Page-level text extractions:
━━━━━━━━━━━━━━━━━━━━━━━━━━━━━━

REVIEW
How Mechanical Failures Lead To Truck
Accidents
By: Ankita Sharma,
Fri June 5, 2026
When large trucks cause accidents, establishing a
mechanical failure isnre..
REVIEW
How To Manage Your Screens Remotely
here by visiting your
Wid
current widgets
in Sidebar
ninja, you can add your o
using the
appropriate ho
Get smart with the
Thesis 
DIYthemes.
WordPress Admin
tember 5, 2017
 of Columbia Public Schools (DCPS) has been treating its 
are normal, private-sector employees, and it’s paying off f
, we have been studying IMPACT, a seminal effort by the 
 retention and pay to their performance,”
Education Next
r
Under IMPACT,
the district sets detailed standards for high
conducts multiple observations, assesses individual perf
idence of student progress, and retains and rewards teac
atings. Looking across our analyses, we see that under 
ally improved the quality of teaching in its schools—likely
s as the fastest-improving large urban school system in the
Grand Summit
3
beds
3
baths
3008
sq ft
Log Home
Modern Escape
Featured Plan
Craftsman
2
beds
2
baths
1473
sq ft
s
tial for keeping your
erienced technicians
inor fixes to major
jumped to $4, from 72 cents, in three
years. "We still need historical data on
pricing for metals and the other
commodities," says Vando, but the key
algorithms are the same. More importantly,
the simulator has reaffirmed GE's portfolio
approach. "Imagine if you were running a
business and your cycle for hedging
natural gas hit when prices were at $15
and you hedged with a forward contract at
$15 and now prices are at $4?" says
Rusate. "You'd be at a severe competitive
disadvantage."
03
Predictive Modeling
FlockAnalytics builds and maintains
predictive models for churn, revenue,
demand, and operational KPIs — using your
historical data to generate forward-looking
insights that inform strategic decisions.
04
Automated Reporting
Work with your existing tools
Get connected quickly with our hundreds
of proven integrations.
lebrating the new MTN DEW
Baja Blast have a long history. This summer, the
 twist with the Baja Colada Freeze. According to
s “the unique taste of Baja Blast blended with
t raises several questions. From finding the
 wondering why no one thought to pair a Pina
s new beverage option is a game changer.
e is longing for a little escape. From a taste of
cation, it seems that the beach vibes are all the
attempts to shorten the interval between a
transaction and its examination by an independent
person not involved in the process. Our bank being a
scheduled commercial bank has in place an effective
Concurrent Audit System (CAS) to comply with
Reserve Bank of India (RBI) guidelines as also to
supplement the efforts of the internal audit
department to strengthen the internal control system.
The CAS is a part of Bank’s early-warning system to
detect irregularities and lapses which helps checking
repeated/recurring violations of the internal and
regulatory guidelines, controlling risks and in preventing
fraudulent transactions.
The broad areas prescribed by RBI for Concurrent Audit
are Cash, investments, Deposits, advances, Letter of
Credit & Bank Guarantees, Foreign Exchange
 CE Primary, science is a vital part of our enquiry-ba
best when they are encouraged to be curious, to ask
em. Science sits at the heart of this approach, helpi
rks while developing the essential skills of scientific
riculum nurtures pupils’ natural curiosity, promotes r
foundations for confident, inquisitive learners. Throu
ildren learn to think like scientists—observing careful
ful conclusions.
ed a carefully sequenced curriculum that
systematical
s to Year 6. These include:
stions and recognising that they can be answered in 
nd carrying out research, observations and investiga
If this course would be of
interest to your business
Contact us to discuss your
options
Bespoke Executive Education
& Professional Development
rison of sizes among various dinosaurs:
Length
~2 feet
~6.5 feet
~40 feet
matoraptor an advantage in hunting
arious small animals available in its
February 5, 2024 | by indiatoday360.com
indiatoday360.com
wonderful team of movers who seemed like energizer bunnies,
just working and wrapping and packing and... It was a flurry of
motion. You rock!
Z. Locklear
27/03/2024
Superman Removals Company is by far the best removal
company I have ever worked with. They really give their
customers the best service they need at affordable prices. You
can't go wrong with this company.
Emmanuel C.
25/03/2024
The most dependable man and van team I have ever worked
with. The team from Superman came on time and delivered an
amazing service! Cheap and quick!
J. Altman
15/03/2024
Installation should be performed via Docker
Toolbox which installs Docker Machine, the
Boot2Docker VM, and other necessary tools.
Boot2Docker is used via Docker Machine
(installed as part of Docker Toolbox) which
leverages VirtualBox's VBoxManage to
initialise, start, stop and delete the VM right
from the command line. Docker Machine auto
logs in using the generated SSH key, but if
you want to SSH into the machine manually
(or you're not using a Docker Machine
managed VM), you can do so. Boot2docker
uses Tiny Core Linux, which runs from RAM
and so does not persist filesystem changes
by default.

━━━━━━━━━━━━━━━━━━━━━━━━━━━━━━

» **WORK ORDER**
The records above should be set down again word for word.

» **EXERCISE ANSWER**
REVIEW
How Mechanical Failures Lead To Truck
Accidents
By: Ankita Sharma,
Fri June 5, 2026
When large trucks cause accidents, establishing a
mechanical failure isnre..
REVIEW
How To Manage Your Screens Remotely
here by visiting your
Wid
current widgets
in Sidebar
ninja, you can add your o
using the
appropriate ho
Get smart with the
Thesis 
DIYthemes.
WordPress Admin
tember 5, 2017
 of Columbia Public Schools (DCPS) has been treating its 
are normal, private-sector employees, and it’s paying off f
, we have been studying IMPACT, a seminal effort by the 
 retention and pay to their performance,”
Education Next
r
Under IMPACT,
the district sets detailed standards for high
conducts multiple observations, assesses individual perf
idence of student progress, and retains and rewards teac
atings. Looking across our analyses, we see that under 
ally improved the quality of teaching in its schools—likely
s as the fastest-improving large urban school system in the
Grand Summit
3
beds
3
baths
3008
sq ft
Log Home
Modern Escape
Featured Plan
Craftsman
2
beds
2
baths
1473
sq ft
s
tial for keeping your
erienced technicians
inor fixes to major
jumped to $4, from 72 cents, in three
years. "We still need historical data on
pricing for metals and the other
commodities," says Vando, but the key
algorithms are the same. More importantly,
the simulator has reaffirmed GE's portfolio
approach. "Imagine if you were running a
business and your cycle for hedging
natural gas hit when prices were at $15
and you hedged with a forward contract at
$15 and now prices are at $4?" says
Rusate. "You'd be at a severe competitive
disadvantage."
03
Predictive Modeling
FlockAnalytics builds and maintains
predictive models for churn, revenue,
demand, and operational KPIs — using your
historical data to generate forward-looking
insights that inform strategic decisions.
04
Automated Reporting
Work with your existing tools
Get connected quickly with our hundreds
of proven integrations.
lebrating the new MTN DEW
Baja Blast have a long history. This summer, the
 twist with the Baja Colada Freeze. According to
s “the unique taste of Baja Blast blended with
t raises several questions. From finding the
 wondering why no one thought to pair a Pina
s new beverage option is a game changer.
e is longing for a little escape. From a taste of
cation, it seems that the beach vibes are all the
attempts to shorten the interval between a
transaction and its examination by an independent
person not involved in the process. Our bank being a
scheduled commercial bank has in place an effective
Concurrent Audit System (CAS) to comply with
Reserve Bank of India (RBI) guidelines as also to
supplement the efforts of the internal audit
department to strengthen the internal control system.
The CAS is a part of Bank’s early-warning system to
detect irregularities and lapses which helps checking
repeated/recurring violations of the internal and
regulatory guidelines, controlling risks and in preventing
fraudulent transactions.
The broad areas prescribed by RBI for Concurrent Audit
are Cash, investments, Deposits, advances, Letter of
Credit & Bank Guarantees, Foreign Exchange
 CE Primary, science is a vital part of our enquiry-ba
best when they are encouraged to be curious, to ask
em. Science sits at the heart of this approach, helpi
rks while developing the essential skills of scientific
riculum nurtures pupils’ natural curiosity, promotes r
foundations for confident, inquisitive learners. Throu
ildren learn to think like scientists—observing careful
ful conclusions.
ed a carefully sequenced curriculum that
systematical
s to Year 6. These include:
stions and recognising that they can be answered in 
nd carrying out research, observations and investiga
If this course would be of
interest to your business
Contact us to discuss your
options
Bespoke Executive Education
& Professional Development
rison of sizes among various dinosaurs:
Length
~2 feet
~6.5 feet
~40 feet
matoraptor an advantage in hunting
arious small animals available in its
February 5, 2024 | by indiatoday360.com
indiatoday360.com
wonderful team of movers who seemed like energizer bunnies,
just working and wrapping and packing and... It was a flurry of
motion. You rock!
Z. Locklear
27/03/2024
Superman Removals Company is by far the best removal
company I have ever worked with. They really give their
customers the best service they need at affordable prices. You
can't go wrong with this company.
Emmanuel C.
25/03/2024
The most dependable man and van team I have ever worked
with. The team from Superman came on time and delivered an
amazing service! Cheap and quick!
J. Altman
15/03/2024
Installation should be performed via Docker
Toolbox which installs Docker Machine, the
Boot2Docker VM, and other necessary tools.
Boot2Docker is used via Docker Machine
(installed as part of Docker Toolbox) which
leverages VirtualBox's VBoxManage to
initialise, start, stop and delete the VM right
from the command line. Docker Machine auto
logs in using the generated SSH key, but if
you want to SSH into the machine manually
(or you're not using a Docker Machine
managed VM), you can do so. Boot2docker
uses Tiny Core Linux, which runs from RAM
and so does not persist filesystem changes
by default.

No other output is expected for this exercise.